EXERCISE GOAL: Below are the records; copy exactly the stretch from the line containing "способность и функционал, которые" through the line containing "sosyal medya reklamları gibi dijital", both ends included, and nothing else.
··· RECORD EXTRACTS
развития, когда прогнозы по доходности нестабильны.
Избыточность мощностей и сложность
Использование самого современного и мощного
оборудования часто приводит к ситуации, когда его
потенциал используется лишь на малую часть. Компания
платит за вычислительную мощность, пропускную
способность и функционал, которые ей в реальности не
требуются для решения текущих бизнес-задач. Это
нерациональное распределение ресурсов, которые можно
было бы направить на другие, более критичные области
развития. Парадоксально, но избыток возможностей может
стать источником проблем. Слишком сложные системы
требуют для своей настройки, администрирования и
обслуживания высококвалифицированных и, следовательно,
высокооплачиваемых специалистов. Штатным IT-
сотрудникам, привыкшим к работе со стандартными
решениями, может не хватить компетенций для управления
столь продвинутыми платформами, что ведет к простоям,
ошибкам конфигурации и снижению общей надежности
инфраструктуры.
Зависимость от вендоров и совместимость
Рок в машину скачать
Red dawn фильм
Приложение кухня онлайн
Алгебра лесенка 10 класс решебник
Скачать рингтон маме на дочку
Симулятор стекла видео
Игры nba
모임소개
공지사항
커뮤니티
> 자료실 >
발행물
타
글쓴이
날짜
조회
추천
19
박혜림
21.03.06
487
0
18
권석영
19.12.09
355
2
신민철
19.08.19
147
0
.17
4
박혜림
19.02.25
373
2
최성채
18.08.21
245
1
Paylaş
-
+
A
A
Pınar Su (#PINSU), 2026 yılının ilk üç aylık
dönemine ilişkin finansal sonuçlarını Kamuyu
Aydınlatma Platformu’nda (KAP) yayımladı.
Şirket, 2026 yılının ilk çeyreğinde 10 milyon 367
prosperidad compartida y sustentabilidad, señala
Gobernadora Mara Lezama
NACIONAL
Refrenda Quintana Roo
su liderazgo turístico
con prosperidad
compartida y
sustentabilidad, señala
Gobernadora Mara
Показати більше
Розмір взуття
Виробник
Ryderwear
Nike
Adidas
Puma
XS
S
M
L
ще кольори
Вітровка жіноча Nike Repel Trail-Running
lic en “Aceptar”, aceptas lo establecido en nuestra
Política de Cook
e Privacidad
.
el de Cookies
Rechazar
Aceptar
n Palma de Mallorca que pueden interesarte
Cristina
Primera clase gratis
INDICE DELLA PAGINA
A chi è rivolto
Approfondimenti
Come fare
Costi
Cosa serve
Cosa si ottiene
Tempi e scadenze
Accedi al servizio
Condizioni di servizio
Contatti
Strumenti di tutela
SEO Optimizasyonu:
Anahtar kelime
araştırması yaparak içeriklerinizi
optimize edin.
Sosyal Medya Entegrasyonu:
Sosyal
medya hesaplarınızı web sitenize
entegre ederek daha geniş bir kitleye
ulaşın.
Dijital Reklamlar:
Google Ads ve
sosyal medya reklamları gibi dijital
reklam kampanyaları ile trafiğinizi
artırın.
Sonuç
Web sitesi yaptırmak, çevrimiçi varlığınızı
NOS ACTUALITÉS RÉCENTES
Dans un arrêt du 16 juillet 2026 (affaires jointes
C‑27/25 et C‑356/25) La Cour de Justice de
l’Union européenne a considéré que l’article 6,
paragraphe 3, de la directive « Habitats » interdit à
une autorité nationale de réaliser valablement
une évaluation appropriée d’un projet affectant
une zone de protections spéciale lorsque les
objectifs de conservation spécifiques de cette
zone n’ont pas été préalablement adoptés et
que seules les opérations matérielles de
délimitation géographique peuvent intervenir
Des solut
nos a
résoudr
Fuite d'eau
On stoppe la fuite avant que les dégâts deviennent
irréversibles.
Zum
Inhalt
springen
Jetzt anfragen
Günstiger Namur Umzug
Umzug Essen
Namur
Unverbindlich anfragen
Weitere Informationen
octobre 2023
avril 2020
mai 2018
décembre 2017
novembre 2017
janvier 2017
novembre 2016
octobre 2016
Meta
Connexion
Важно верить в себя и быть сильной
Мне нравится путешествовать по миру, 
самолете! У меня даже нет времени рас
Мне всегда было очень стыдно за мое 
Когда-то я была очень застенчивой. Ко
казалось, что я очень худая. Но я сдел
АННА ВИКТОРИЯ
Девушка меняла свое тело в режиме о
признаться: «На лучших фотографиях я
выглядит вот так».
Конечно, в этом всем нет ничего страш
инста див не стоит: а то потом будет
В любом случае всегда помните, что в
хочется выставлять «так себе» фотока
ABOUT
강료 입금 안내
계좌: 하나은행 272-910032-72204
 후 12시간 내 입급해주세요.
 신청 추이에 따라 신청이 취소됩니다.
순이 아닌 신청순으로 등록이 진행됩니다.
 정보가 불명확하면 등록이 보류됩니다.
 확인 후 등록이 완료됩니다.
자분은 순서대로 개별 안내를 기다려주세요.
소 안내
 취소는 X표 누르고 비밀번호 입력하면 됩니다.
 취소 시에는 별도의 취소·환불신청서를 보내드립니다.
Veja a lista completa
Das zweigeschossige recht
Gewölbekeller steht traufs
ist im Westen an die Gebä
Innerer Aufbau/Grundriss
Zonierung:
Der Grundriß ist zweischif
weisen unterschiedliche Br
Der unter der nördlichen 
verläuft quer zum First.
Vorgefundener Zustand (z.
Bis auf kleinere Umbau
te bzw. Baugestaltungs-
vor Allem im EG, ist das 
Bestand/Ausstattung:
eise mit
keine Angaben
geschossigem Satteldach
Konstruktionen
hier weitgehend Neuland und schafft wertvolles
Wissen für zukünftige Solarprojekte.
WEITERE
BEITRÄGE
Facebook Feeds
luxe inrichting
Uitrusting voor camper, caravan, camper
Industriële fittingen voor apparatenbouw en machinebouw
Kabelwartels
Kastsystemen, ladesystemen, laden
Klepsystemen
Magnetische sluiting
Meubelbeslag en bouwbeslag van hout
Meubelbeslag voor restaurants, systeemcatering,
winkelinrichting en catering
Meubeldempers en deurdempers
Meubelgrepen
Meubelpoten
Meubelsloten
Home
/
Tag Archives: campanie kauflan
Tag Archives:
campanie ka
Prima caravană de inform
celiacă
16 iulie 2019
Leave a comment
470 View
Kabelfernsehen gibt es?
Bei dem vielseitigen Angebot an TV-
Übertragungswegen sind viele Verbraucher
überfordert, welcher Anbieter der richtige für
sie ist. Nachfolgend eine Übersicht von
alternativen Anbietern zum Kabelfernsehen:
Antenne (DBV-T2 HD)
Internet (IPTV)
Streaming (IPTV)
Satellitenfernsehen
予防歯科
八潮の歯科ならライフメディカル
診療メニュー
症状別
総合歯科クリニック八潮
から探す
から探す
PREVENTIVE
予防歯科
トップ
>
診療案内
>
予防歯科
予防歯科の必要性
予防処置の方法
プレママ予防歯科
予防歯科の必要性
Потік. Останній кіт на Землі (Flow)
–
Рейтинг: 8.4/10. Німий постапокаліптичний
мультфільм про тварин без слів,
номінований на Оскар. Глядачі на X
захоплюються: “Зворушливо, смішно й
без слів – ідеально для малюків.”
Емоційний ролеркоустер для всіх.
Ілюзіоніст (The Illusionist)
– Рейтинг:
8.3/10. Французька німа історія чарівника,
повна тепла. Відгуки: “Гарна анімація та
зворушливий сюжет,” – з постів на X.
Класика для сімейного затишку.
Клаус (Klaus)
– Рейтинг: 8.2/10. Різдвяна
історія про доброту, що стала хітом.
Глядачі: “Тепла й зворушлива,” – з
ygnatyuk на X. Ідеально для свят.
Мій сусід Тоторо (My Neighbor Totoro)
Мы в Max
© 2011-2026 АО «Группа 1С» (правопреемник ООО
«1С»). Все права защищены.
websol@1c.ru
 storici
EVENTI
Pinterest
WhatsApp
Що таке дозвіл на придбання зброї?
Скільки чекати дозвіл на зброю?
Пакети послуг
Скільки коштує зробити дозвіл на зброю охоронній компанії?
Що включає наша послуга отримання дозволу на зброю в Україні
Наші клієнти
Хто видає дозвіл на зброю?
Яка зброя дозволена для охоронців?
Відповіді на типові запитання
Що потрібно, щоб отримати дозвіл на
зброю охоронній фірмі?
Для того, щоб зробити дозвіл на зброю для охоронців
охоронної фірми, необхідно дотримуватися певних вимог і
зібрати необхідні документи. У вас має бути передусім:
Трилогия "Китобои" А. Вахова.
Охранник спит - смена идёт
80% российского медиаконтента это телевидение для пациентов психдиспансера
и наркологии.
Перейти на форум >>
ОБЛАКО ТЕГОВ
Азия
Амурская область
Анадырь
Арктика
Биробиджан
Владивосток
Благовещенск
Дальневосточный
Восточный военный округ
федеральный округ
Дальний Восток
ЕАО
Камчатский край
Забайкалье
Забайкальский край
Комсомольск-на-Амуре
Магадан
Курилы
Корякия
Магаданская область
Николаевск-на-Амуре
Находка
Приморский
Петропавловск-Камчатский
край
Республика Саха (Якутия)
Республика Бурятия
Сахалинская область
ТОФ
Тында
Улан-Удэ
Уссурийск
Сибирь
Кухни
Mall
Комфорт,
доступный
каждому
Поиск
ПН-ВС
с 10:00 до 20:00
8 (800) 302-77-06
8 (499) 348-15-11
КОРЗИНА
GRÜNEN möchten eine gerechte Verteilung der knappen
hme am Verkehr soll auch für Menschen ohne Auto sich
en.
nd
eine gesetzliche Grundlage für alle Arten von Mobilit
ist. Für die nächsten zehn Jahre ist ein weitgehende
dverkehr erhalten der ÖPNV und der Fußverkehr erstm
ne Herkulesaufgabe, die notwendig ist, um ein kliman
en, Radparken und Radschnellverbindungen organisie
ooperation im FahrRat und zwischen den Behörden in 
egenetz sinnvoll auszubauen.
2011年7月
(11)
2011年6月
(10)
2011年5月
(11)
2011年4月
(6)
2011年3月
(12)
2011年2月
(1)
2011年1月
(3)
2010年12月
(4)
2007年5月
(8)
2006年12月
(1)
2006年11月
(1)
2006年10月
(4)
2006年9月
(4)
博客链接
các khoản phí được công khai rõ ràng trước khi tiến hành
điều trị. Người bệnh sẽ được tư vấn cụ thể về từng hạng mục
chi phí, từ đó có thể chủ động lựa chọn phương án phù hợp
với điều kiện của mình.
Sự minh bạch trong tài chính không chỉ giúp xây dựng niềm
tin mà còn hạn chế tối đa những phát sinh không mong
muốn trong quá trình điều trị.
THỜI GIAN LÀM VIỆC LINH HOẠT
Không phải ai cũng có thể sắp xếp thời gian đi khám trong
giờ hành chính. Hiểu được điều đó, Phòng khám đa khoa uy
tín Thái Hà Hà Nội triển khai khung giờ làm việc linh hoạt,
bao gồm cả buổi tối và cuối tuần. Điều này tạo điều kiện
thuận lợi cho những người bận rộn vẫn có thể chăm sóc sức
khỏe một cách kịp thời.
······
OUTPUT OF THE EXERCISE:
способность и функционал, которые ей в реальности не
требуются для решения текущих бизнес-задач. Это
нерациональное распределение ресурсов, которые можно
было бы направить на другие, более критичные области
развития. Парадоксально, но избыток возможностей может
стать источником проблем. Слишком сложные системы
требуют для своей настройки, администрирования и
обслуживания высококвалифицированных и, следовательно,
высокооплачиваемых специалистов. Штатным IT-
сотрудникам, привыкшим к работе со стандартными
решениями, может не хватить компетенций для управления
столь продвинутыми платформами, что ведет к простоям,
ошибкам конфигурации и снижению общей надежности
инфраструктуры.
Зависимость от вендоров и совместимость
Рок в машину скачать
Red dawn фильм
Приложение кухня онлайн
Алгебра лесенка 10 класс решебник
Скачать рингтон маме на дочку
Симулятор стекла видео
Игры nba
모임소개
공지사항
커뮤니티
> 자료실 >
발행물
타
글쓴이
날짜
조회
추천
19
박혜림
21.03.06
487
0
18
권석영
19.12.09
355
2
신민철
19.08.19
147
0
.17
4
박혜림
19.02.25
373
2
최성채
18.08.21
245
1
Paylaş
-
+
A
A
Pınar Su (#PINSU), 2026 yılının ilk üç aylık
dönemine ilişkin finansal sonuçlarını Kamuyu
Aydınlatma Platformu’nda (KAP) yayımladı.
Şirket, 2026 yılının ilk çeyreğinde 10 milyon 367
prosperidad compartida y sustentabilidad, señala
Gobernadora Mara Lezama
NACIONAL
Refrenda Quintana Roo
su liderazgo turístico
con prosperidad
compartida y
sustentabilidad, señala
Gobernadora Mara
Показати більше
Розмір взуття
Виробник
Ryderwear
Nike
Adidas
Puma
XS
S
M
L
ще кольори
Вітровка жіноча Nike Repel Trail-Running
lic en “Aceptar”, aceptas lo establecido en nuestra
Política de Cook
e Privacidad
.
el de Cookies
Rechazar
Aceptar
n Palma de Mallorca que pueden interesarte
Cristina
Primera clase gratis
INDICE DELLA PAGINA
A chi è rivolto
Approfondimenti
Come fare
Costi
Cosa serve
Cosa si ottiene
Tempi e scadenze
Accedi al servizio
Condizioni di servizio
Contatti
Strumenti di tutela
SEO Optimizasyonu:
Anahtar kelime
araştırması yaparak içeriklerinizi
optimize edin.
Sosyal Medya Entegrasyonu:
Sosyal
medya hesaplarınızı web sitenize
entegre ederek daha geniş bir kitleye
ulaşın.
Dijital Reklamlar:
Google Ads ve
sosyal medya reklamları gibi dijital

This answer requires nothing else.